Again, we are not running a metrology lab nor do our measurements approach
those of HP, R&S, Tek, and others. Something my PhD friends tell me is
that error analysis and assignment of error bars is no longer taught - not
even at CU/Boulder. I had a required course dedicated to that musing to
obtain my Physics degree some 50+ years ago at Michigan State U.
The students today have no idea how the error bar is established or even
what it truly indicates. Several of us have tried introducing our STEM
students at LTO (Little Thompson Observatory <starkids.org>) to the concept
of measurement errors and how they affect final outcomes. We usually get
wrinkled foreheads and "why".
Yes, 5 parts in E-5 is -86 dB. Yes, the HP 8753C noise floor can measure
below that. But, not our inexpensive NANOVNAs. Mine typically shows a
noise floor of -60 dB, depending on frequency and measurement type.
Again, thank you to those who put these VNAs at a reachable price in the
hands of us amateurs and those who want to learn the "fine points" of RF
engineering.
Never measure the temperature with more than one thermometer.
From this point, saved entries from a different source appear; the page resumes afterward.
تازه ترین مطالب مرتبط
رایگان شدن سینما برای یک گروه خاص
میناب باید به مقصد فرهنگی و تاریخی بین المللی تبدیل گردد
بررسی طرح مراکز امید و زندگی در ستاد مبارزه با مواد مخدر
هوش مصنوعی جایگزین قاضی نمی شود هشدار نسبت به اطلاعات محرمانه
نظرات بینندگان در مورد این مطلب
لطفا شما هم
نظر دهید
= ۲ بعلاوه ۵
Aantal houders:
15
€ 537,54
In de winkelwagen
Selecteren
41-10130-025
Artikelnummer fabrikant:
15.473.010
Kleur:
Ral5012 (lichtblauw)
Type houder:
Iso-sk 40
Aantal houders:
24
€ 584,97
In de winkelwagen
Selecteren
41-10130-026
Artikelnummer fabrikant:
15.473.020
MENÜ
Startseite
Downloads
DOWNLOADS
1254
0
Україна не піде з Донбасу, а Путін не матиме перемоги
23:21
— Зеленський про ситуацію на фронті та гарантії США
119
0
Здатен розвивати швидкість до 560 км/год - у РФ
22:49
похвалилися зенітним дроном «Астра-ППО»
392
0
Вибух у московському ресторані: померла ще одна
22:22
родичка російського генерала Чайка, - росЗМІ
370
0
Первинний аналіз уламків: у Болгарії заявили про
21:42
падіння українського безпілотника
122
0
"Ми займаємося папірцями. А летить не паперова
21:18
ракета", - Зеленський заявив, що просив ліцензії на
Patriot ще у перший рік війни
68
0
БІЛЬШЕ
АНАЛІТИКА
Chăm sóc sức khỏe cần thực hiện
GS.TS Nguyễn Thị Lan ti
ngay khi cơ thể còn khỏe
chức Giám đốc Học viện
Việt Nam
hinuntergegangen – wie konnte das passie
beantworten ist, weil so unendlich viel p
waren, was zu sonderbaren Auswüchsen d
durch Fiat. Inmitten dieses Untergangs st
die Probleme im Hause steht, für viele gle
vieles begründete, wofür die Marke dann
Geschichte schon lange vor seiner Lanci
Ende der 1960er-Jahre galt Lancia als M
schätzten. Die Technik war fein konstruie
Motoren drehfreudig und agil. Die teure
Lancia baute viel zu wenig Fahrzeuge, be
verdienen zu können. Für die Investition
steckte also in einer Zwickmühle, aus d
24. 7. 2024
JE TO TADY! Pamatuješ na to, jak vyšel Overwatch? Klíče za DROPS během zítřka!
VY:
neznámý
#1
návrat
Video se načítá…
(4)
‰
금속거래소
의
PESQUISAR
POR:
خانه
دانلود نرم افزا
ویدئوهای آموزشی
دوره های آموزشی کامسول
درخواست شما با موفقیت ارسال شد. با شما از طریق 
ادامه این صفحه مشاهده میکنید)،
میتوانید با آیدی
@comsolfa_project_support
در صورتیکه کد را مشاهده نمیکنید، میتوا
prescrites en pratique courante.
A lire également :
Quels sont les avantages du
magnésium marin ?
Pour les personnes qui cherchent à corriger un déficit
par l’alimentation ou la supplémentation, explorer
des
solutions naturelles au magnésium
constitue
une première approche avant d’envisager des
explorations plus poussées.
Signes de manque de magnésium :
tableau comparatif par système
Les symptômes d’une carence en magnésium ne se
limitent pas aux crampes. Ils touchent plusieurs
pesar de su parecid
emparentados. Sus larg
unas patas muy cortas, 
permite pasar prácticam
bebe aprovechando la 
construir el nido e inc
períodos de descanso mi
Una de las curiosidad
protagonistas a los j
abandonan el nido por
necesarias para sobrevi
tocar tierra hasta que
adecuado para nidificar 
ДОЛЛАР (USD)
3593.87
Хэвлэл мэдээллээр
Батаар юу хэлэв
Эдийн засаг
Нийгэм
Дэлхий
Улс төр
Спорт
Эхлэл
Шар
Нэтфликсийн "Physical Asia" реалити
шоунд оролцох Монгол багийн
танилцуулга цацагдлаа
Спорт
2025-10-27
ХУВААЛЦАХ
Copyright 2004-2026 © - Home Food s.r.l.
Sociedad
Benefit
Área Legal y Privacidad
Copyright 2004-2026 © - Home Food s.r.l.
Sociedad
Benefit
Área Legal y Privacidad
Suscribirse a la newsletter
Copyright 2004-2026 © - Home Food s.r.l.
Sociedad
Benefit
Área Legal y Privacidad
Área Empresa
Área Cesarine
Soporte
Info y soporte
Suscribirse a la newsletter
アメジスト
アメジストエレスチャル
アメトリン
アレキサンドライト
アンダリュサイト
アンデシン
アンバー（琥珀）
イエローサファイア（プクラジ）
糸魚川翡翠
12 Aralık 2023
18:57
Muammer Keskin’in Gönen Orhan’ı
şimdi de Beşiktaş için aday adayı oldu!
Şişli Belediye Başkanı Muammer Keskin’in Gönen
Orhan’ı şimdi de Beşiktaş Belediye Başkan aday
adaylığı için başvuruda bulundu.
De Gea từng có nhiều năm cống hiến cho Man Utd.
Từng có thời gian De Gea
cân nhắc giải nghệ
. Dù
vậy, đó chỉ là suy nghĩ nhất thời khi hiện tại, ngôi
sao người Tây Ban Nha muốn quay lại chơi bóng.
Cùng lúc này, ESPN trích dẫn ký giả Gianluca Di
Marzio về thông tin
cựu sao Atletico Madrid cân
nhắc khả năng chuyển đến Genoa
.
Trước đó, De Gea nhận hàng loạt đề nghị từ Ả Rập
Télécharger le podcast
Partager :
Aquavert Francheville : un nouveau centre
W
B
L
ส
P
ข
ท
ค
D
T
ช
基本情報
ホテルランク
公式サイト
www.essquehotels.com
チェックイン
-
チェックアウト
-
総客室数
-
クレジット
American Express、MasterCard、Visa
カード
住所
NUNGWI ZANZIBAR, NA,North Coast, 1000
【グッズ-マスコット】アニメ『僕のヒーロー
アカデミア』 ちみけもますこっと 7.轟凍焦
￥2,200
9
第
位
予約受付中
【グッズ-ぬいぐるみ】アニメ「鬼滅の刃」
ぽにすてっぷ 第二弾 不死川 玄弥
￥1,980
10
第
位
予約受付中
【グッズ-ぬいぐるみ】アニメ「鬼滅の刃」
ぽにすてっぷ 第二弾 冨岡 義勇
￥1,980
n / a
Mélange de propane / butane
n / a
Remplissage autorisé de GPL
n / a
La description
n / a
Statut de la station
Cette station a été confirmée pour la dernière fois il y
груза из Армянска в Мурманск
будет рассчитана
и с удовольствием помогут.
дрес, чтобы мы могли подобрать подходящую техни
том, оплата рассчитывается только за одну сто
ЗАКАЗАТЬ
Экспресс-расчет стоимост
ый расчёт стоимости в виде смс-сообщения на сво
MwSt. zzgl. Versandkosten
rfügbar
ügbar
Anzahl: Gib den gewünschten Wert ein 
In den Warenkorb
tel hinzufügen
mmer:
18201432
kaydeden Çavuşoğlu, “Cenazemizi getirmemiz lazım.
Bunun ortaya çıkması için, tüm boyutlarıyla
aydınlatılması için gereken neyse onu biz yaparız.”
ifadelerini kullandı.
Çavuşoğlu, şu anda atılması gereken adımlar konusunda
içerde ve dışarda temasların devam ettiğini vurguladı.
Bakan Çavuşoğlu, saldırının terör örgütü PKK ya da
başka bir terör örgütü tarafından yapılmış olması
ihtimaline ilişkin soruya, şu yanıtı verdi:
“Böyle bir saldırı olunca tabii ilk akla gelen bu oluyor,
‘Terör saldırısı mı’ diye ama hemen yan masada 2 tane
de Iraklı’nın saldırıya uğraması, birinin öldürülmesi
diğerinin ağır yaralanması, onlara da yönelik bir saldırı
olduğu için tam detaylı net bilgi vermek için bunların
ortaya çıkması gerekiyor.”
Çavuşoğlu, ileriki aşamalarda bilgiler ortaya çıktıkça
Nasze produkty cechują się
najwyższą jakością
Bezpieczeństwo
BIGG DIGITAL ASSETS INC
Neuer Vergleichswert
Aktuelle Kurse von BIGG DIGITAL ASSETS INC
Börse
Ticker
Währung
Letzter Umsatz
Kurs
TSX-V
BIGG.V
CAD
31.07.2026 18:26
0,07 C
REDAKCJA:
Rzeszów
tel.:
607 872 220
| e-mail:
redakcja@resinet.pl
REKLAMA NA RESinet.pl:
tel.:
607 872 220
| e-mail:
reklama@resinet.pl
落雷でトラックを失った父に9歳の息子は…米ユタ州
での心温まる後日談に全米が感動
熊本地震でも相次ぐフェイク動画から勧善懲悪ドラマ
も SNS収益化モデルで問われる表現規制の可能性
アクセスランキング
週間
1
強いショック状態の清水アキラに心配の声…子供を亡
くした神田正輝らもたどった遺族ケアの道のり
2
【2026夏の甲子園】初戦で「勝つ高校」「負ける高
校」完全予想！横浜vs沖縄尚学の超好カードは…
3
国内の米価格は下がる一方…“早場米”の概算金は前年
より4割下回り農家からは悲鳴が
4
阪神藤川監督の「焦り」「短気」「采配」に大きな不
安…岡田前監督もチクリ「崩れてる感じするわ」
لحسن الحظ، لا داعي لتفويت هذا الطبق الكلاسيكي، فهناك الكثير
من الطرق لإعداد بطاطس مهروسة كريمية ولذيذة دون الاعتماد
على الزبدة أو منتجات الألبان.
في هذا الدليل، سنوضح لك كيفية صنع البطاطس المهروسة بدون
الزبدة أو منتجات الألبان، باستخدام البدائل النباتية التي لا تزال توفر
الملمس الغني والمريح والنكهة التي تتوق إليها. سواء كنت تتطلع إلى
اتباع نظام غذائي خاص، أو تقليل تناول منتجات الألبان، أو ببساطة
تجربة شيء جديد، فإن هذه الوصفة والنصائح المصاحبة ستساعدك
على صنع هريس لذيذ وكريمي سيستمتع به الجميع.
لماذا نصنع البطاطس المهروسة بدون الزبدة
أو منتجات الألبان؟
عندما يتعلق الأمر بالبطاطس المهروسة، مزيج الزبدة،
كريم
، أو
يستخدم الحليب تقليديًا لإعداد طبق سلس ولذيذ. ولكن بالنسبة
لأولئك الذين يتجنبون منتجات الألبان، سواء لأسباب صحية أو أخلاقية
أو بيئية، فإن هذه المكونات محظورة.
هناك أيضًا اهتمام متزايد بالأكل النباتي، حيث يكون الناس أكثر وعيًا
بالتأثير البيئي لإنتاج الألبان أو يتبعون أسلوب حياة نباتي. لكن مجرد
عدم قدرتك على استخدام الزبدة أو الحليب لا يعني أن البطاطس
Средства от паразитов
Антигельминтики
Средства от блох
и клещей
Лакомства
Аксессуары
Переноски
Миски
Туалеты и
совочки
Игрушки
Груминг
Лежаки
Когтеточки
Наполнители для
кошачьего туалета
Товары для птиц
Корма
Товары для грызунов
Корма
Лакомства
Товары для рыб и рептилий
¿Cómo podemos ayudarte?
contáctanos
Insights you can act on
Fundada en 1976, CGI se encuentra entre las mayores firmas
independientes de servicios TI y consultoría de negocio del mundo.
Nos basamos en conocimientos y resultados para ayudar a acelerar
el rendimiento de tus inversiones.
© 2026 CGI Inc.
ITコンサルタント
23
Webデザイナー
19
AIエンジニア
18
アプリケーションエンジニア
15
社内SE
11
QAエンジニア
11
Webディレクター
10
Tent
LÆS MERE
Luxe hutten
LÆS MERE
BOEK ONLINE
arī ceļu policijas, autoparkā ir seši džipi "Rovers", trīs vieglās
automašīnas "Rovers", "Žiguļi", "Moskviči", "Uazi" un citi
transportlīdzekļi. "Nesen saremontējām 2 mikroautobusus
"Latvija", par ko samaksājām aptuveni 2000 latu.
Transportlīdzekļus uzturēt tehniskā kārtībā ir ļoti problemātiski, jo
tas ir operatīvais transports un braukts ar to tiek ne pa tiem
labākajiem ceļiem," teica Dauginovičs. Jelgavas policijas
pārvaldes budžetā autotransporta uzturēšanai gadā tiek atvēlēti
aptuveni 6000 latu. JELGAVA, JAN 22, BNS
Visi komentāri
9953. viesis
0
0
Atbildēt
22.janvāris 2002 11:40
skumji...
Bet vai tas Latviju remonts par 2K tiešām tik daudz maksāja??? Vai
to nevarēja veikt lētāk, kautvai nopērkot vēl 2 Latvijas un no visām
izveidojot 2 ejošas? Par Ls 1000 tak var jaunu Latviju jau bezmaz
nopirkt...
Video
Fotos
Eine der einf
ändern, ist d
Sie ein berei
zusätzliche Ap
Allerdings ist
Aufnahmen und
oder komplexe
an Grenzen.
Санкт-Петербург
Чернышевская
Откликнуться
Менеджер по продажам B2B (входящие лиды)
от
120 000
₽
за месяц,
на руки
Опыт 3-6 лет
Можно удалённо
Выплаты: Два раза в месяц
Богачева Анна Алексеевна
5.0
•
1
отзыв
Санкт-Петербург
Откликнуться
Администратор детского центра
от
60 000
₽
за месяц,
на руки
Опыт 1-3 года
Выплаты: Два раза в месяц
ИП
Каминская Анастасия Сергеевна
Never determine the time of day with more than one Cesium clock.
Never determine _________with more than one _________.
Dave - W?LEV
"sig figs" is taught in high school and undergrad.
If you do any sort of hard science classes they cover measurement uncertainties as part of the class (e.g. in lab) - Most lab classes discuss this (Undergrad chem lab certainly does).
The more sophisticated stuff is covered in classes like numerical analysis - if you're doing signal processing, for instance, round off and error propagation are a big thing. Same with classes on numerical solutions of differential equations, in connection with things like Runge-Kutta. I doubt there's many classes that specifically care about "calibration uncertainty" - you're on your own with mfr notes and the professional literature.
As a grad student, you'd be expected to get this knowledge in some way - there are a variety of short courses offered by various government labs as well as industry. For instance NIST has annual meeting in certain fields, and there's often some short courses associated with it.